By default, an KernelQAOptimizer class instance considers the ModelKernel class as a surrogate model class and the ModelKernelTrainer class as the model trainer class. As for the model parameters of the ModelKernel class, there are the following parameters.

  • \(\beta\): A weight for ‘sigma’ in the lower confidence bound (LCB). If multiple values of beta are given as a list, a value in the list is chosen and used cyclically each time the model is constructed (=in each optimization cycle). When beta = 0 or min(beta) = 0, ModelKernel.is_sigma_required is False, meaning the model uncertainty is not considered.

  • \(\gamma\): A constant in the kernel function to define a linear term in the model. gamma = 0 means no linear term is considered in the model. Note that when one of a priori encoding methods (()[conversion.ipynb]) is chosen for all decision variables, linear terms are expected to be modeled naturally in the quadratic terms.

The default training parameters are mentioned in ModelKernelTrainer.set_train_params. You can adjust/modify these model trainers and model classes and their parameters.

Model parameters

In the above optimization problem, let’s adjust the parameter \(\gamma\) of the FM model (ModelKernel) from the default value of 1 to 0.

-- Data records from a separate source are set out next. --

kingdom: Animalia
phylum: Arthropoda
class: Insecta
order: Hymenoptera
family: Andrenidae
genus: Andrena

trainer = optimizer.trainer
trainer.set_model_params(gamma=0)

Training parameters

You can also adjust training parameters for the model. For the default trainer class ModelKernelTrainer, you can use the ModelKernelTrainer.set_train_params method. The following code line modifies the regularization parameters reg_param. With print(trainer), you can see that the changes to the above model and training parameters have been successfully made.

trainer.set_train_params(reg_param=0.1)
print(trainer)
--------------------
trainer class: ModelKernelTrainer
model class: ModelKernel
model params: {beta: 0.0, gamma: 0}
reg_param: 0.1

You can also use your own custom model and trainer classes. For details, see Custom Trainer and Model.